(Stored data entries)
════════════════════

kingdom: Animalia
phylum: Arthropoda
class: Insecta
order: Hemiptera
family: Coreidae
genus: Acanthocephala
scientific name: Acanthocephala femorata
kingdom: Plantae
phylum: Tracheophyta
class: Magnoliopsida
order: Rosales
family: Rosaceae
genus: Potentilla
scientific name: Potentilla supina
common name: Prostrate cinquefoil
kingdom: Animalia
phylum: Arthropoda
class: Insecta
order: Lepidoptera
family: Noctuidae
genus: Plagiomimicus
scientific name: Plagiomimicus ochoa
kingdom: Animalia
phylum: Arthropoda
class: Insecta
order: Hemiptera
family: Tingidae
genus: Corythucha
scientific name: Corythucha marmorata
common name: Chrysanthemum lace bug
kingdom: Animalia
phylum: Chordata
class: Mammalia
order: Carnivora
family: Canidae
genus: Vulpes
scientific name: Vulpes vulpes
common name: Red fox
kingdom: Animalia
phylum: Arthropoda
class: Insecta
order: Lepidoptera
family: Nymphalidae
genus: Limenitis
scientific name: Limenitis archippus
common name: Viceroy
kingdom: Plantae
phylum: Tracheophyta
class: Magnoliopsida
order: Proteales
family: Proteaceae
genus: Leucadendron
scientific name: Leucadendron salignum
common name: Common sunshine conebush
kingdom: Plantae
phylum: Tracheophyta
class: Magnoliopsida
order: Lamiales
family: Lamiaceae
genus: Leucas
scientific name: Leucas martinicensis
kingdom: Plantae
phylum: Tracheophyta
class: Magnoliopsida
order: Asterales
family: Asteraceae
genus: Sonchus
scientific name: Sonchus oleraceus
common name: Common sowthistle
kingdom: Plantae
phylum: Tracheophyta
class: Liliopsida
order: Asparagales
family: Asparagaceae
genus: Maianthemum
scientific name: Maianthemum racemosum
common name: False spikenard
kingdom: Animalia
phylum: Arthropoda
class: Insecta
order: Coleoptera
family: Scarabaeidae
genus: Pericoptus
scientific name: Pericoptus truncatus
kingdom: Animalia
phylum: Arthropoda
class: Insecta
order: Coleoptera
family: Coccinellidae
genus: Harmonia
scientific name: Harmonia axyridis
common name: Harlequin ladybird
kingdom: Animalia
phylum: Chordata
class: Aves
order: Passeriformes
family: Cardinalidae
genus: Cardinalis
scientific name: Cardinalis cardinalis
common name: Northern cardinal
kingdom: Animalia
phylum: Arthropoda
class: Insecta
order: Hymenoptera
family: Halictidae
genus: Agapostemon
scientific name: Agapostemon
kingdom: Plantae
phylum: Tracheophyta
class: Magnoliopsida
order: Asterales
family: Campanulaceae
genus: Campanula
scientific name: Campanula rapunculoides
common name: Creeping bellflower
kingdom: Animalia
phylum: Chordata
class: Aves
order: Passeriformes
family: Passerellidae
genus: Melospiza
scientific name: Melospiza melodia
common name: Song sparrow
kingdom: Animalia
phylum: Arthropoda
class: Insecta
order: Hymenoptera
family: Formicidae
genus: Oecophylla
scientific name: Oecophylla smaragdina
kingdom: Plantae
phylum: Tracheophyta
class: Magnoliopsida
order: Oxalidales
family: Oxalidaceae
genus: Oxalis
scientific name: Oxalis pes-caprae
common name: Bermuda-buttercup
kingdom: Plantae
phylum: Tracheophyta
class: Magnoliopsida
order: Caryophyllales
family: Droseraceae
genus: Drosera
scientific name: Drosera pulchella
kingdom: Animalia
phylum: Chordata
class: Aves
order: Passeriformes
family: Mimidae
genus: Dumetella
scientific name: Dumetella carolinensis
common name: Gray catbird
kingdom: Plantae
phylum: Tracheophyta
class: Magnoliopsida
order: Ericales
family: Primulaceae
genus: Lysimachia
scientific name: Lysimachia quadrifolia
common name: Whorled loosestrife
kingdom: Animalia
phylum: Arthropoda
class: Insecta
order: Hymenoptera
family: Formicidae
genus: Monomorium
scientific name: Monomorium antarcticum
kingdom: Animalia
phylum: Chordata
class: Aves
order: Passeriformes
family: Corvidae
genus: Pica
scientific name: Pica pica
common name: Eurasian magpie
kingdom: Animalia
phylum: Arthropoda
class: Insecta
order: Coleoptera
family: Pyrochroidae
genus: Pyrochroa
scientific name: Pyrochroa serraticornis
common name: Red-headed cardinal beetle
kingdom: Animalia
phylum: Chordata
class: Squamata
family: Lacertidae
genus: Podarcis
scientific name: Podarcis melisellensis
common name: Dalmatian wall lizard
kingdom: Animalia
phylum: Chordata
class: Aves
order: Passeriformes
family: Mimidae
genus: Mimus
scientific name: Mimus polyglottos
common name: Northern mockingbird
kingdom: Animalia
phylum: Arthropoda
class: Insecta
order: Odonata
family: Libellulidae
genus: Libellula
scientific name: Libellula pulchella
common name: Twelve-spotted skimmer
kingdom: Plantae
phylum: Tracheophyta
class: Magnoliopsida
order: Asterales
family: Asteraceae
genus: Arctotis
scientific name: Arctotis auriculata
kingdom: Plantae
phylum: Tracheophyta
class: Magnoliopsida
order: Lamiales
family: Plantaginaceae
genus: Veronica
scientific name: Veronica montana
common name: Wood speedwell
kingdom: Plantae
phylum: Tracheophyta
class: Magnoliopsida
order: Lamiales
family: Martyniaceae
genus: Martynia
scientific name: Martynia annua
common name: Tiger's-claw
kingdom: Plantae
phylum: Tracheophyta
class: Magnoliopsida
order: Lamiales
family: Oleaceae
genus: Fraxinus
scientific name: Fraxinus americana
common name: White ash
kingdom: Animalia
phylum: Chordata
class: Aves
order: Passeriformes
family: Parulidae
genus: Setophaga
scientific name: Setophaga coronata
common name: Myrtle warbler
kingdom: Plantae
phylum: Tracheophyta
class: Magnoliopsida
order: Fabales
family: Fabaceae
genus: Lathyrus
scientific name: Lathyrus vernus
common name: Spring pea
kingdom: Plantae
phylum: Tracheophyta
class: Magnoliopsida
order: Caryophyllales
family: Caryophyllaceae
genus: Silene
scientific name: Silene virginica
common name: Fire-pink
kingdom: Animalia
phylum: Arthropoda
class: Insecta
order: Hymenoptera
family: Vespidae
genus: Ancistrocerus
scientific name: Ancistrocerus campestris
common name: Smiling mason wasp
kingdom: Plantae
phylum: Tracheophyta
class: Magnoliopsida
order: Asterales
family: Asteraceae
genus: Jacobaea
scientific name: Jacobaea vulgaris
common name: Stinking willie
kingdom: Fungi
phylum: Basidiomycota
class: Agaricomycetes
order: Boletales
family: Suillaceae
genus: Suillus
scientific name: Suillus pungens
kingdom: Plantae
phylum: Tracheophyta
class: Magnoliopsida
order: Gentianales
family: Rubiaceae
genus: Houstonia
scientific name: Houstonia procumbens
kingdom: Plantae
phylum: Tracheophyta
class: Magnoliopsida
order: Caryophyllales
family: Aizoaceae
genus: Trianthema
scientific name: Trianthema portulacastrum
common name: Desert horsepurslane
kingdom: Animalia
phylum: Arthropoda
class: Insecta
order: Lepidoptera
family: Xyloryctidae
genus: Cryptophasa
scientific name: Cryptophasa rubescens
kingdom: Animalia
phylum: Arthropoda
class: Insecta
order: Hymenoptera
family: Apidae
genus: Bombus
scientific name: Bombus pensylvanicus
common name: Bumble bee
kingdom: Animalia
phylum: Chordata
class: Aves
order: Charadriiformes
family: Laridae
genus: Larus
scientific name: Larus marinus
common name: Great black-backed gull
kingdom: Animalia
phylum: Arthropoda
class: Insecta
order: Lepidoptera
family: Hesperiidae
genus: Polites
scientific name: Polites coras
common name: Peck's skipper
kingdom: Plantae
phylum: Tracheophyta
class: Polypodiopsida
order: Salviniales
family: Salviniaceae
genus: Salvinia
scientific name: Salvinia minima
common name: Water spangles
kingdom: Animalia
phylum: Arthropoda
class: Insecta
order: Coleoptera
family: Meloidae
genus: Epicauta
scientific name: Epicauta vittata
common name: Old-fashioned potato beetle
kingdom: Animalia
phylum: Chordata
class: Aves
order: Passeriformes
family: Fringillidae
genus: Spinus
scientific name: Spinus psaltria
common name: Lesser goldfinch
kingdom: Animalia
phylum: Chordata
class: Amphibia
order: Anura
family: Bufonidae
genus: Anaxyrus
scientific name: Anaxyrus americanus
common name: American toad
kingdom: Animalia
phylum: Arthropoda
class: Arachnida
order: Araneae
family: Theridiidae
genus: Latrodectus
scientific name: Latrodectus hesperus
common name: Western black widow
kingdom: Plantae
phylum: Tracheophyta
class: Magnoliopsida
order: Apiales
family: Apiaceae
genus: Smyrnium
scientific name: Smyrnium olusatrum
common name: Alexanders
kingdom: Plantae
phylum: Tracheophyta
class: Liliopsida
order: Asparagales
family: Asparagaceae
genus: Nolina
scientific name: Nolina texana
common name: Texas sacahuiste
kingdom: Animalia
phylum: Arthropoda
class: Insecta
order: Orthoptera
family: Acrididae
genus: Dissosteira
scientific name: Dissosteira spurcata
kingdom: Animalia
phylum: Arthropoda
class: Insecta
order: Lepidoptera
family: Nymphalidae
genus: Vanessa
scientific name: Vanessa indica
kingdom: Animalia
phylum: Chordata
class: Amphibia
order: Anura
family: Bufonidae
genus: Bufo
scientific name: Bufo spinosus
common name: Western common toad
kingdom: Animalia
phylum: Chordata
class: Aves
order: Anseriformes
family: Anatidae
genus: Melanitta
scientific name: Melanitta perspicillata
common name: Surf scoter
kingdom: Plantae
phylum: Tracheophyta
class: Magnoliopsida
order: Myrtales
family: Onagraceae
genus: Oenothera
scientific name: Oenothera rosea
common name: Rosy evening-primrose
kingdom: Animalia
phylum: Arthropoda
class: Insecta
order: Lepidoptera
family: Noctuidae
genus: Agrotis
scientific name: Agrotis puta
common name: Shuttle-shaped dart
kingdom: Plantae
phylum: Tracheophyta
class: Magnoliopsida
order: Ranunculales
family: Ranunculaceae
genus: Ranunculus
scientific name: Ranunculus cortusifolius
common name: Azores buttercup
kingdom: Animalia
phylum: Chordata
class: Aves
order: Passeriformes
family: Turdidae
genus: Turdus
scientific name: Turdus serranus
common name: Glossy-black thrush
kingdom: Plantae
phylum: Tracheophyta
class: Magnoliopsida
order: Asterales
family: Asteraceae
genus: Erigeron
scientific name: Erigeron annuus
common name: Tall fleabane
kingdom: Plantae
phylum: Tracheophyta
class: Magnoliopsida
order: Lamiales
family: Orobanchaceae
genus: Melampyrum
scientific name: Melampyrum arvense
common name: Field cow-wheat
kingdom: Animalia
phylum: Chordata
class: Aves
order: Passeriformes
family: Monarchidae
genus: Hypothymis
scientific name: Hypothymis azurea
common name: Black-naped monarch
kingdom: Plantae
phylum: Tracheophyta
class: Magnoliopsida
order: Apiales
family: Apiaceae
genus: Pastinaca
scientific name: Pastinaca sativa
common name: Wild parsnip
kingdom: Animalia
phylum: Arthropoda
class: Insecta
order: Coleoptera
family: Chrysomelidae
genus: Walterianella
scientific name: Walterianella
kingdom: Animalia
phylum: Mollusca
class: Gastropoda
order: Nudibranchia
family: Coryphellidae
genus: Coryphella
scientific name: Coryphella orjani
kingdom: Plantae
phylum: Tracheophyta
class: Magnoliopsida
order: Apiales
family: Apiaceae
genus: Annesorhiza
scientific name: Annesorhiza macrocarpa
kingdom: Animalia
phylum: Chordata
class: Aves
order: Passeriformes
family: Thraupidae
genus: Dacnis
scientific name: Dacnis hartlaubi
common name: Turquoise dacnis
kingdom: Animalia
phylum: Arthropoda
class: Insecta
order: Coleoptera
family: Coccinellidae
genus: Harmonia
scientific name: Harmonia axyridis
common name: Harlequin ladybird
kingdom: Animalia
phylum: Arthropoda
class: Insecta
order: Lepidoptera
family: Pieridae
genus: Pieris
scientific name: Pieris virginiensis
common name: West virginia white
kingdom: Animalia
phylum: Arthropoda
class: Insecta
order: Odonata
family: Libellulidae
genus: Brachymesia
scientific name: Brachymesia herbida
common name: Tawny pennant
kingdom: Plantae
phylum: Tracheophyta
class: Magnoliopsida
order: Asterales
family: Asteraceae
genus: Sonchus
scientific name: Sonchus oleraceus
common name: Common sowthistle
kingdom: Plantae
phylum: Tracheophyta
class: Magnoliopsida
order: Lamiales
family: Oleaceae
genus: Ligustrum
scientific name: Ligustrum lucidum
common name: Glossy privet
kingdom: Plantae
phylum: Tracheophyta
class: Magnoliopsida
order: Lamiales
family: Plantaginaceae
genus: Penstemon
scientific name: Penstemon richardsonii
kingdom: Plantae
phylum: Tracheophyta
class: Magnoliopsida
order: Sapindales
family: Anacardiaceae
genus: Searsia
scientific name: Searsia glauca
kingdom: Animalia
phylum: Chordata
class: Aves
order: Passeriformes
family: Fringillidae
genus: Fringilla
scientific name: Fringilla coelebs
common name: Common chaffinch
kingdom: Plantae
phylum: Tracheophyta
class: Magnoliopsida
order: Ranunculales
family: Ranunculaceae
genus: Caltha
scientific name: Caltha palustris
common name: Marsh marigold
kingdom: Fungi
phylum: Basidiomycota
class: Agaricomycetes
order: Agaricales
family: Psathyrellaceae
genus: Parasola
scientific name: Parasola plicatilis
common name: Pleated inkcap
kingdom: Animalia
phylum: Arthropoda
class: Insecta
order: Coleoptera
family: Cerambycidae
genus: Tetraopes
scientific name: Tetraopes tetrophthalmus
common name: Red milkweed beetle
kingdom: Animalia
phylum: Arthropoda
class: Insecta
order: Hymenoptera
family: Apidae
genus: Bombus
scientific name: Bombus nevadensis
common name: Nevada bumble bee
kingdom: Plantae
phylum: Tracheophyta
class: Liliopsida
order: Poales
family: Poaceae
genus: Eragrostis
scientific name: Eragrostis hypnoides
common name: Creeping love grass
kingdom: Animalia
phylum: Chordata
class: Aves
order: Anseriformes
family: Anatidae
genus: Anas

════════════════════

Copy the lines of the records starting at the line containing "common name: Song sparrow" and stopping after the line containing "family: Oxalidaceae", with both of those lines included.

common name: Song sparrow
kingdom: Animalia
phylum: Arthropoda
class: Insecta
order: Hymenoptera
family: Formicidae
genus: Oecophylla
scientific name: Oecophylla smaragdina
kingdom: Plantae
phylum: Tracheophyta
class: Magnoliopsida
order: Oxalidales
family: Oxalidaceae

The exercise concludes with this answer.